On January 22, the 36th anniversary of Roe v. Wade, President Obama issued a statement: "While [abortion] is a sensitive and often divisive issue, no matter what our views, we are united in our determination to prevent unintended pregnancies, reduce the need for abortion, and support women and families in the choices they make."
The next evening, after the news people had put away their cameras and notebooks for the day, the President quietly rescinded the Mexico City Policy. This was an executive order first implemented by Ronald Reagan that barred federal funds from groups that perform or promote abortions overseas.
Unlike many Democratic lawmakers or abortion supporters, the President has for some time shown signs that he isn't explicitly going to demonize pro-lifers or the "Religious Right." That is good news.
The bad news is that Obama declares a false unity. He claims that all Americans share in his goal "to prevent unintended pregnancies, reduce the need for abortion, and support women and families in the choices they make."
Obama is suggesting that abortion is a human need, which can be reduced but never eliminated. He is suggesting that we all will "support" (meaning affirm the decisions of) women and families, even if they abort a child. He assumes that we all can unite, as he said in his Roe anniversary comment, "to ensure that our daughters have the same rights and opportunities as our sons," suggesting that abortion is not just a need but also a right.
It's savvy rhetoric precisely because it is so subtle. It quietly isolates pro-life advocates (who now appear extremist) while appealing to those who are tired of the abortion debate (with calls to reduce abortion). Even the fiercest abortion supporters are climbing on the bandwagon to "reduce abortions."
Recently 15 Democratic Senators reintroduced the Prevention First Act (s. 21), a bill ostensibly "to reduce unintended pregnancy, reduce abortions, and improve access to women's health care."
The problem? The bill actually promotes and funds abortion.
Among the bill's provisions is a requirement that any hospital receiving federal funds (including Catholic hospitals) must provide "emergency contraceptives" without charge to victims of sexual assault. These "contraceptives" are often intended to prevent ovulation or fertilization of an egg, but are also designed to prevent a fertilized egg from implanting in the uterus.
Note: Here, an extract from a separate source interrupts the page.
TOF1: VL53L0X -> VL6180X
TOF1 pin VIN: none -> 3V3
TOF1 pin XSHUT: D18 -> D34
Those who believe life begins at conception usually mean at fertilization. But their views don't count, says the Prevention First Act, which requires the hospitals to tell victims explicitly, "emergency contraception does not cause an abortion," even though, by most women's definition, it does.
Meanwhile, the Prevention First Act would dramatically increase funding for groups like Planned Parenthood. The organization already gets $335 million a year from the government. The funds cannot be used to perform abortions, but critics rightly point out that they indirectly subsidize abortions.
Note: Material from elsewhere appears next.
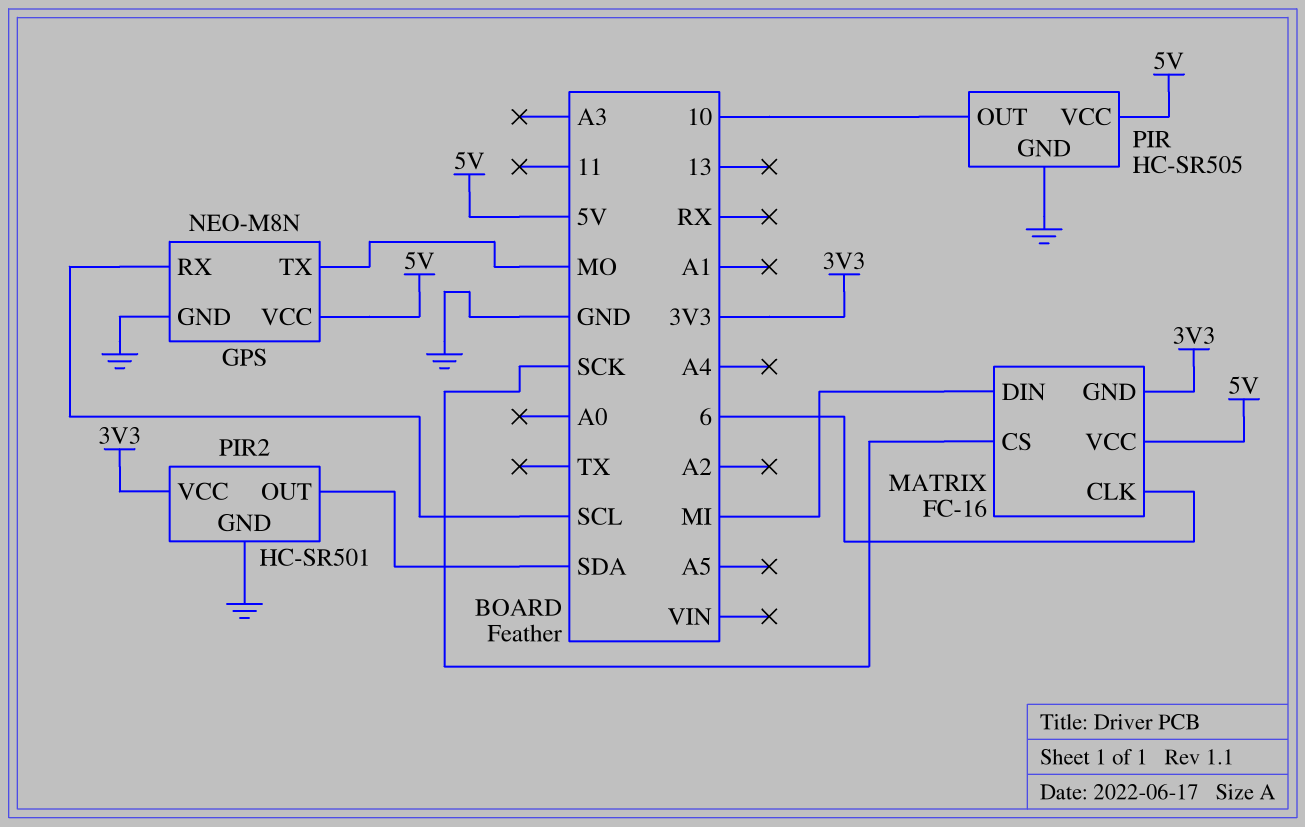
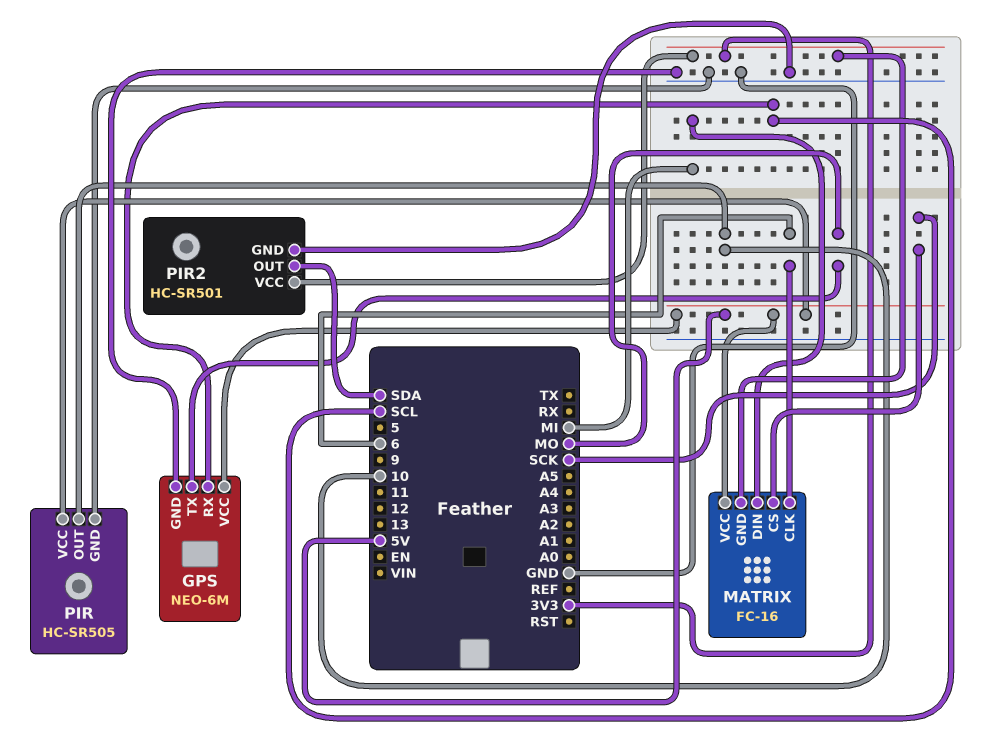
GPS: NEO-M8N -> NEO-6M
In other words, the Democratic leadership's "idea of common ground is to provide more money to organizations that promote abortion," says David Osteen, executive director of National Right to Life. "When you fund groups that perform abortions, you are clearly not on the side of trying to make sure that babies aren't killed."
Pro-lifers are portrayed not just as outside the mainstream, but also now as absolutists.
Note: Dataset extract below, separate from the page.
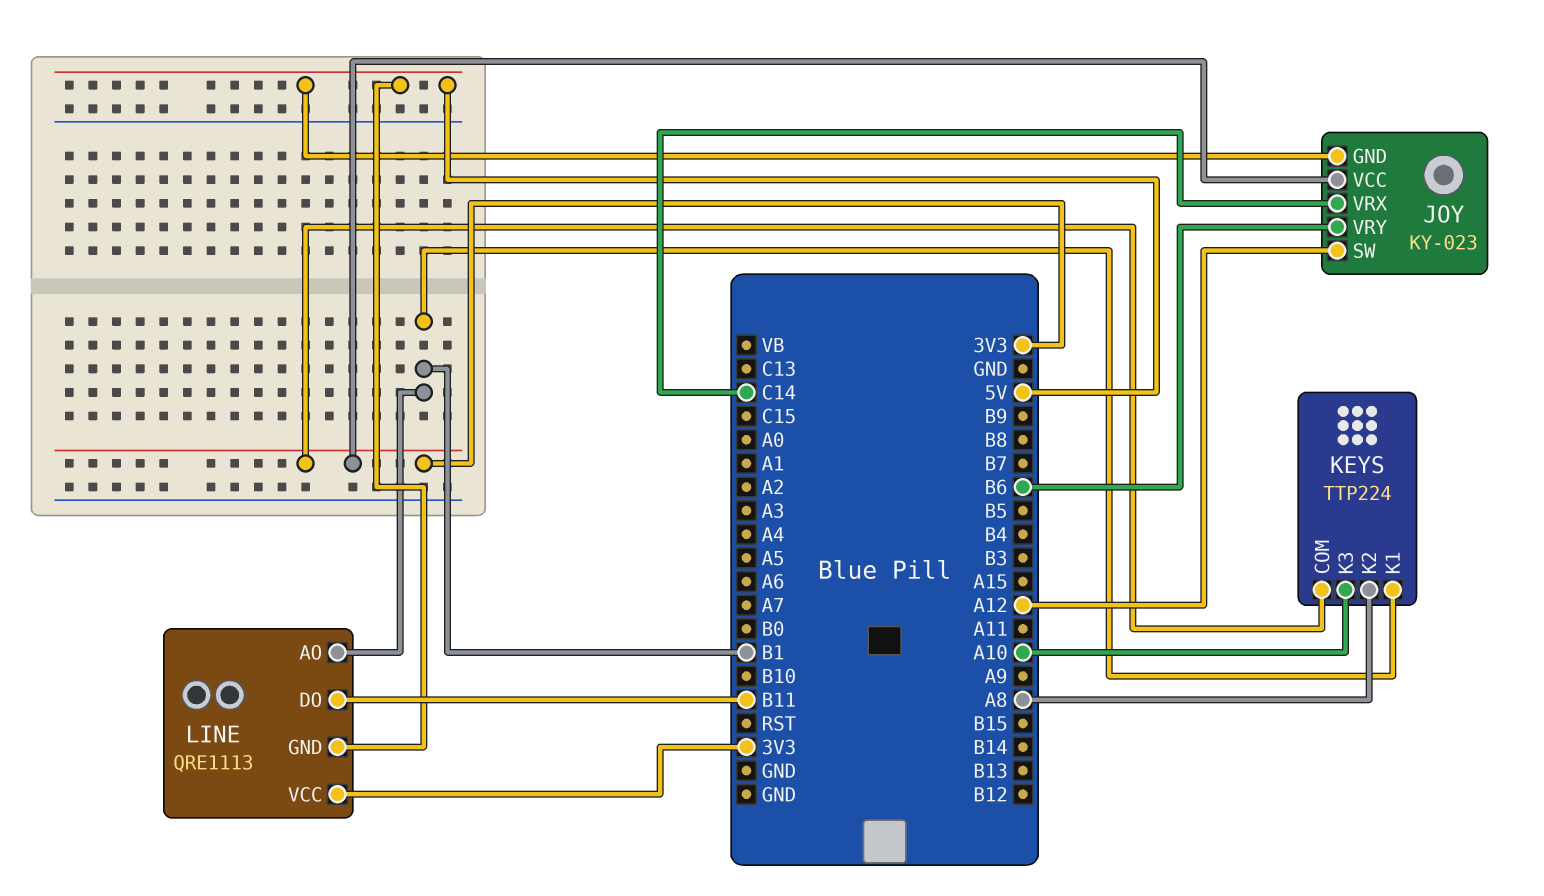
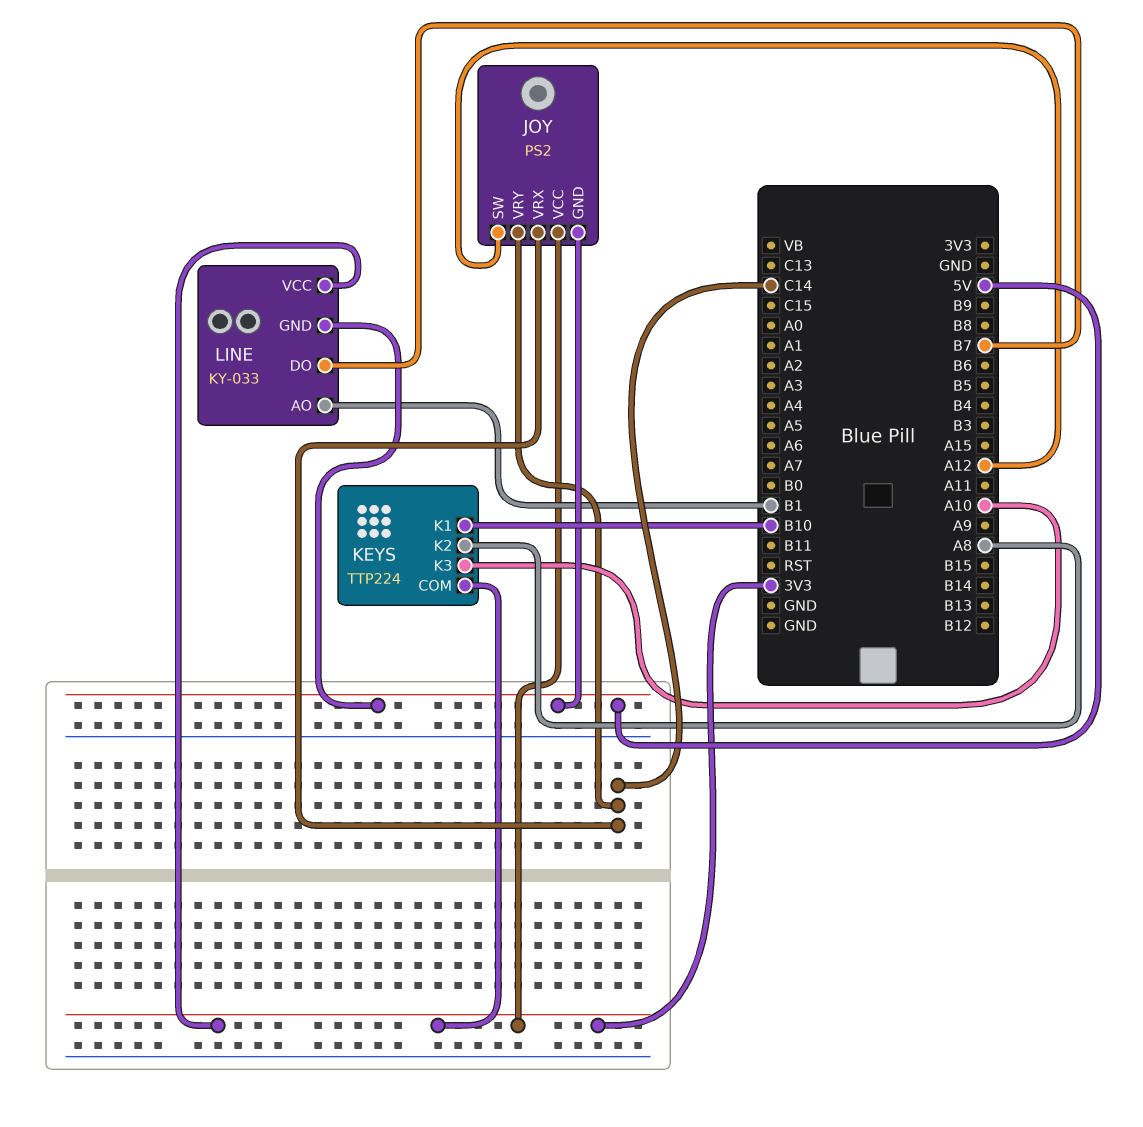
JOY: KY-023 -> PS2
JOY pin VRY: B6 -> C14
KEYS pin K1: B1 -> B10
LINE: QRE1113 -> KY-033
LINE pin DO: B11 -> B7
"To legions of pro-life activists, even the use of the word 'reduction' instead of elimination borders on heresy," Newsweek claimed. "The idea of lobbying Congress to reduce abortions—rather than ban them outright—strikes many as a wrong-headed signal that tolerating any level of abortion is acceptable."
To be sure, some all-or-nothing pro-life groups (American Life League, for example) and even gradualist pro-life leaders rightly caution against surrendering core values in the quest for common ground. Many of the Democrats' plans, Southern Baptist Theological Seminary's Russell Moore noted, are "akin to civil rights activists joining hands with pro-lynching vigilantes in … early 20th-century America to 'reduce the number of lynchings' through better funding of segregated African American school systems."
But most pro-life advocates say they will eagerly work for abortion reduction while also working for elimination. That's why they support measures that have actually proven to reduce abortion rates: public funding restrictions, parental involvement laws, informed consent laws (in which women seeking abortions get information about fetal development and single moms receive support), and waiting periods. They support making ultrasound images more available or required.
"If funding welfare would reduce abortion, we'd support it," says Clarke Forsythe, senior counsel at Americans United for Life. But the data show that welfare benefits have little impact on abortion rates. Even establishing a link between increased contraception use and reduced abortion rates is difficult.
If Congress and the White House really want to reduce the abortion rate, we will welcome their suggestions. So far, their specific proposals are doing the exact opposite.
Still, "there are plenty of reasons to be optimistic," says Michael New, a University of Alabama political scientist who studies abortion reduction strategies. "Despite the setbacks, we have made real progress," he wrote in National Review. More states are passing legislation that works to reduce abortion. Fewer Americans now support abortion on demand. America's youth are increasingly pro-life. Crisis pregnancy centers are full of volunteers. Planned Parenthood is under more scrutiny than it has been in decades. And the abortion rate really is decreasing. It's now at the lowest level since 1974.
We are not talking about reducing the abortion rate. We are actually doing it.